In the 1970s, Menachem Begin, of the Likud Party, served as prime minister, followed in 1983 by the election of Yitzhak Shamir, also of the Likud Party. Both leaders sought actively to incorporate the occupied Palestinian territories as part of the state of Israel. This plan was carried out on many levels: the settlement program was intensified, resulting in more confiscation of Palestinian land; Palestinians accused (though not tried and/or found guilty) of political activism were deported; large numbers of Palestinians were routinely arrested, held without being charged for months, and even tortured in prison; and Palestinians were forced to pay heavy fines and exorbitant taxes, and to deal with security checkpoints and other administrative hassles that frequently obstructed their ability to work and carry out daily, routine tasks. For Palestinians, life under occupation had been difficult since 1967, but under the Begin and Shamir governments, it became unbearable.

On December 8, 1987, a traffic accident involving an Israeli military vehicle killed four Palestinians in the Gaza Strip. The next day, thousands of Palestinians held a demonstration to express their outrage, which turned deadly when Israeli soldiers shot into the crowd, killing three protestors.

The residents of the Gaza Strip, and later the West Bank, launched the revolt called the Intifada. Led mostly by young people, demonstrators threw stones at Israeli soldiers, burned tires, and held demonstrations calling for an end to the Israeli occupation. Within a few weeks, when the Intifada had proved it could endure, the Unified National Leadership (UNL, also known as the Unified National Leadership of the Uprising) was formed to direct the movement. In January 1988, the UNL, which had to operate covertly, began coordinating the uprising by distributing leaflets that offered instructions and issued directives for protest activities. The UNL and other Palestinian leaders issued a 14-point mission, for the purpose of the Intifada, titled the “Fourteen Demands.”
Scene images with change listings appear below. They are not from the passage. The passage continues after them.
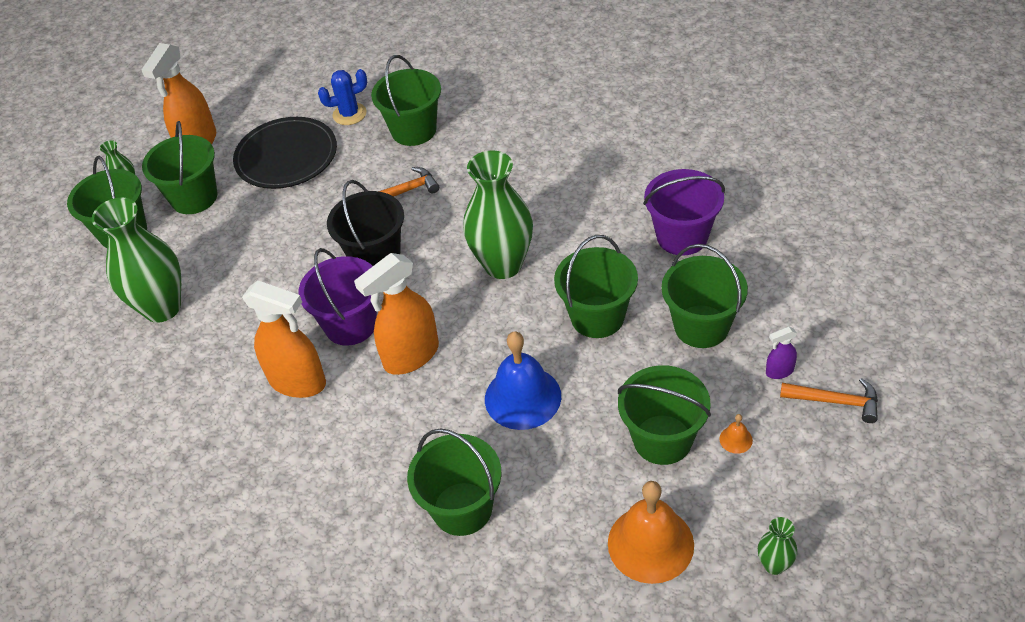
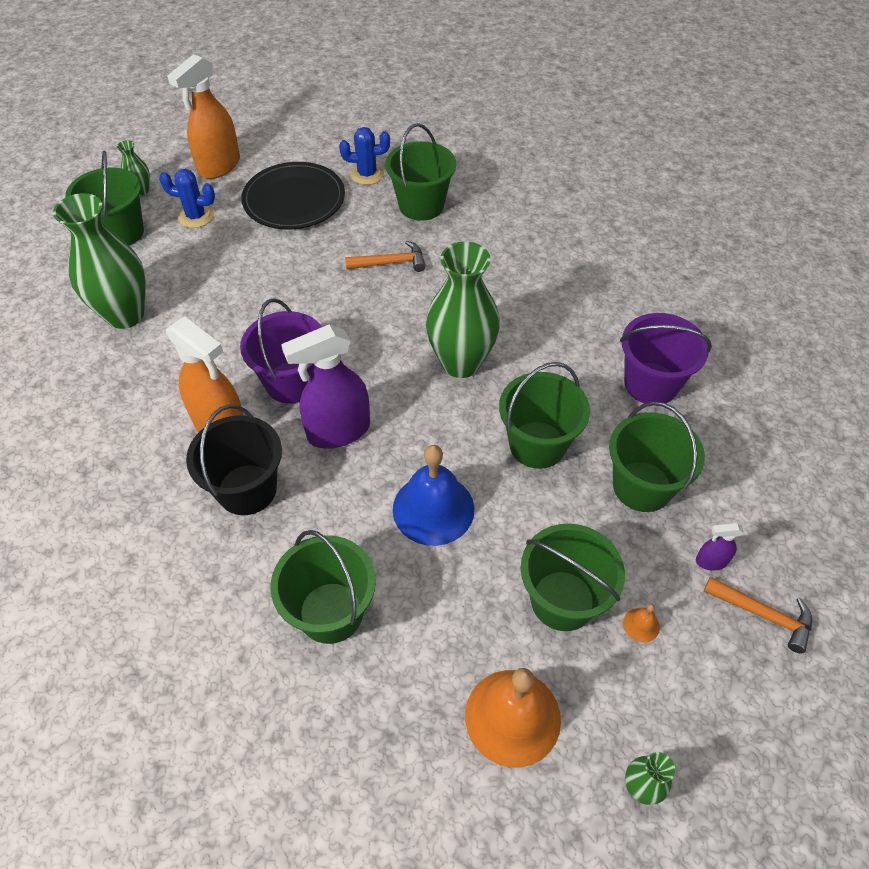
camera: 10 degrees right, 5 degrees up
green bucket [142,121,217,214] -> blue cactus [159,169,215,228]
black bucket [327,180,404,266] -> black bucket moved to [186,405,282,515]
orange spray bottle [354,253,439,375] -> purple spray bottle [281,324,370,449]

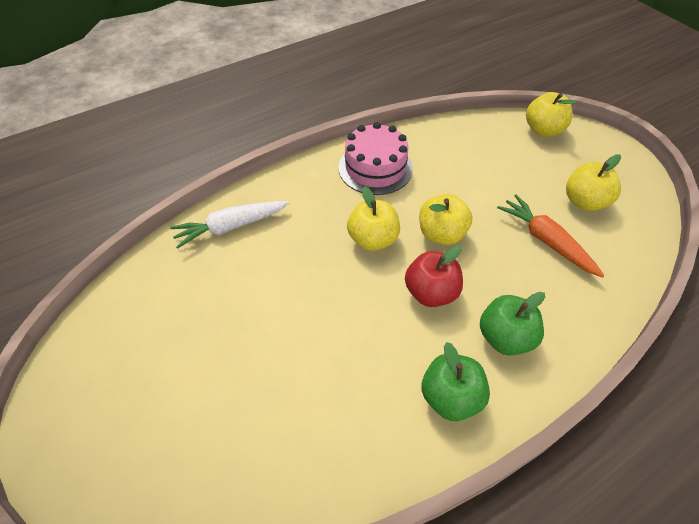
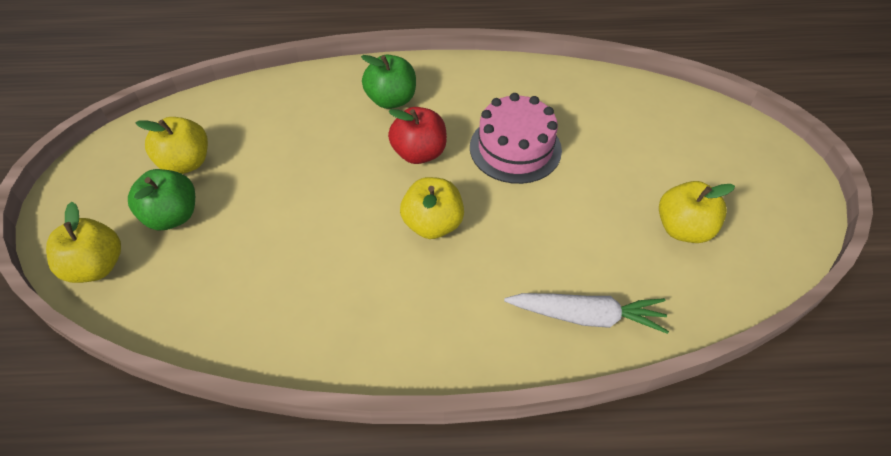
camera: 150 degrees left, 0 degrees up
pink cake [338,122,413,195] -> pink cake moved to [470,93,562,184]
yellow apple [419,194,473,245] -> yellow apple moved to [659,181,735,243]
green apple [421,342,490,421] -> green apple moved to [128,169,195,230]
orange carrot [497,194,605,278] -> none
The overall strategy of the Intifada was to use the methods of civil disobedience: demonstrations, boycotts of Israeli products, store closures, and strikes. By making the occupation a financial burden on the Israeli government, the Palestinians hoped to convince it to vacate their land. The Israeli government responded harshly to the Intifada, however, by stepping up arrests, shooting and killing demonstrators, and imposing mass curfews on entire populations. The death toll was high: By the time the Intifada ended in 1992, more than 1,000 Palestinians had been killed and more than 37,000 injured.